__TRAVAIL À FAIRE__:
a - Dites si chacun des énoncés suivants concorde avec l'extrait sur le coût de la vie à Hanoï et à Paris, en répondant par oui ou par non et en citant à l'identique les mots de l'extrait qui tranchent. (i) Peu de comparatifs cherchent à satisfaire la curiosité des futurs expatriés. (ii) Un repas dans un restaurant bon marché coûte environ 15 € à Hanoï. (iii) Pour la nourriture, l'écart de prix entre les deux villes se situe entre 35 et 70 %.
b - D'après l'extrait sur le coût de la vie à Hanoï et à Paris, selon quelles catégories le site Numbeo présente-t-il ses résultats ?
c - Poursuivez l'extrait sur le coût de la vie à Hanoï et à Paris à partir de sa dernière phrase.

__EXTRAIT À LIRE__:

============

Les futurs expatriés ont souvent une foule d'interrogations sur leur prochaine destination. Tout outil permettant de se projeter dans un quotidien concret est apprécié par cette population en quête d'informations et d'estimations en tout genre. Nombreux sont les comparatifs qui se proposent alors de satisfaire leur curiosité. Exemple avec le site de Numbeo sur le coût de la vie à Paris et Hanoï. Mais à quel point devrait-on s’en méfier, et pourquoi ?

 

Quels coût et qualité de la vie à Hanoi versus Paris selon Numbeo ?

Le site Numbeo présente ses résultats selon trois catégories : le coût de la vie, le prix de l'immobilier, et la qualité de vie. En se penchant sur le coût de la vie à Hanoï par exemple, on apprendra que le prix d'un repas dans un restaurant bon marché s'élève à environ 2€, contre 15 pour Paris. Si l'écart est impressionnant pour les boissons (bière locale, soda ou encore eau minérale : leur coût est plus de 80% supérieur à Paris), il n'en demeure pas moins important pour la nourriture, qu'il s'agisse de fruits, légumes, viande ou fromage (entre 35 et 70% de différence).

============

__DONNÉES FOURNIES__:

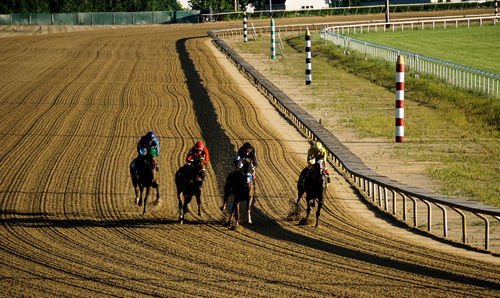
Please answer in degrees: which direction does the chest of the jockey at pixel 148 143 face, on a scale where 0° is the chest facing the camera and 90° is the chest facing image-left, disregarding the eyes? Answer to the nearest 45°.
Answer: approximately 315°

============

__CORRIGÉ DE L'EXERCICE__:
a -
(i) Non : « Nombreux sont les comparatifs qui se proposent alors de satisfaire leur curiosité. »
(ii) Non : « le prix d'un repas dans un restaurant bon marché s'élève à environ 2€, contre 15 pour Paris »
(iii) Oui : « (entre 35 et 70% de différence) »

b - Le coût de la vie, le prix de l'immobilier et la qualité de vie.

c -
Concernant les transports, les charges, les activités de loisirs, les gardes d'enfants et l'achat de vêtements, la tendance continue d'être, quasi systématiquement, à l'avantage de la métropole vietnamienne. Le coût de l'immobilier suit la même logique : les loyers parisiens représentent environ trois fois ceux de Hanoï. Néanmoins, du point de vue de la qualité de vie, les salaires plus élevés offrent un pouvoir d'achat plus confortable dans la capitale française, qui bénéficie aussi d'un meilleur climat, d'une pollution moindre et de services de soins de santé plus qualitatifs. Seul l'indice de sécurité pourrait lui faire défaut. Jusque-là, rien de surprenant, et encore moins de préoccupant. Mais alors où se situe le problème ? 

 

un homme compte ses billets d'argent vietnamien

 

Une méthodologie approximative du calcul des indices

D'abord, il faut prêter attention à la manière dont sont collectées les données. Les personnes interrogées ne sont pas sélectionnées selon des critères définis : est contributeur celui qui consulte le site et accepte de répondre aux différents questionnaires. Aucune condition de domicile dans le pays n'est exigée et le nombre de réponses au sondage est illimité. L'échantillon n'est donc ni représentatif (les voyageurs et expatriés, plus susceptibles d'être intéressés par ces données, sont très probablement sur-représentés), ni suffisamment conséquent : à Hanoi, pour certaines sections, leur nombre n'excède pas 44 participants. 

Notons également que, parmi les variables intervenant dans le système de notation, nombre d'entre elles sont ignorées. Par exemple, des différences culturelles pourraient en amener certains à juger avec plus sévérité une situation, ou, au contraire, à sous-estimer sa gravité en raison d'une accoutumance. On pense aux Français et à leur « insatisfaction » réputée par-delà les frontières, ou aux citadins d'Asie du sud-est, possiblement plus « tolérants » envers les niveaux de pollution.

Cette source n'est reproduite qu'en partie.